#### Task
Please reproduce the circle-area problem text below word for word.

Try this beautiful problem on area of circle from SMO, Singapore Mathematics Olympiad, 2010.
Let ABCD be a rectangle with AB = 10 . Draw circles \(C_1 \) and \(C_2\) with diameters AB and CD respectively. Let P,Q be the intersection points of \(C_1\) and \(C_2\) . If the circle with diameter PQ is tangent to AB and CD , then what is the area of the shaded region ?
Area of Circle
2D - Geometry
Area of Rectangle
Answer: 25
Singapore Mathematics Olympiad
Challenges and thrills - Pre - college Mathematics
If you are really got stuck with this sum then we can start from here:
The diagram will be like this . So let 'N' be the midpoint of CD .

#### Supplied information
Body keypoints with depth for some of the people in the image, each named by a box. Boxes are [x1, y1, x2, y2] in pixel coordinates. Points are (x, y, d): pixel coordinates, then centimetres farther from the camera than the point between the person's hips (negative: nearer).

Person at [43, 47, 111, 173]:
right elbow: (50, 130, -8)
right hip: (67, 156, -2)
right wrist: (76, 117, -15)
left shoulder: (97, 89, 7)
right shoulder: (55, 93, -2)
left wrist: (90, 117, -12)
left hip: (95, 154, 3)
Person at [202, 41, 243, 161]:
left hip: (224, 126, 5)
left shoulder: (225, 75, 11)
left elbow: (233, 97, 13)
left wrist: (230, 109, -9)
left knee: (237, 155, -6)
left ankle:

#### Exercise result
Try this beautiful problem on area of circle from SMO, Singapore Mathematics Olympiad, 2010.
Let ABCD be a rectangle with AB = 10 . Draw circles \(C_1 \) and \(C_2\) with diameters AB and CD respectively. Let P,Q be the intersection points of \(C_1\) and \(C_2\) . If the circle with diameter PQ is tangent to AB and CD , then what is the area of the shaded region ?
Area of Circle
2D - Geometry
Area of Rectangle
Answer: 25
Singapore Mathematics Olympiad
Challenges and thrills - Pre - college Mathematics
If you are really got stuck with this sum then we can start from here:
The diagram will be like this . So let 'N' be the midpoint of CD .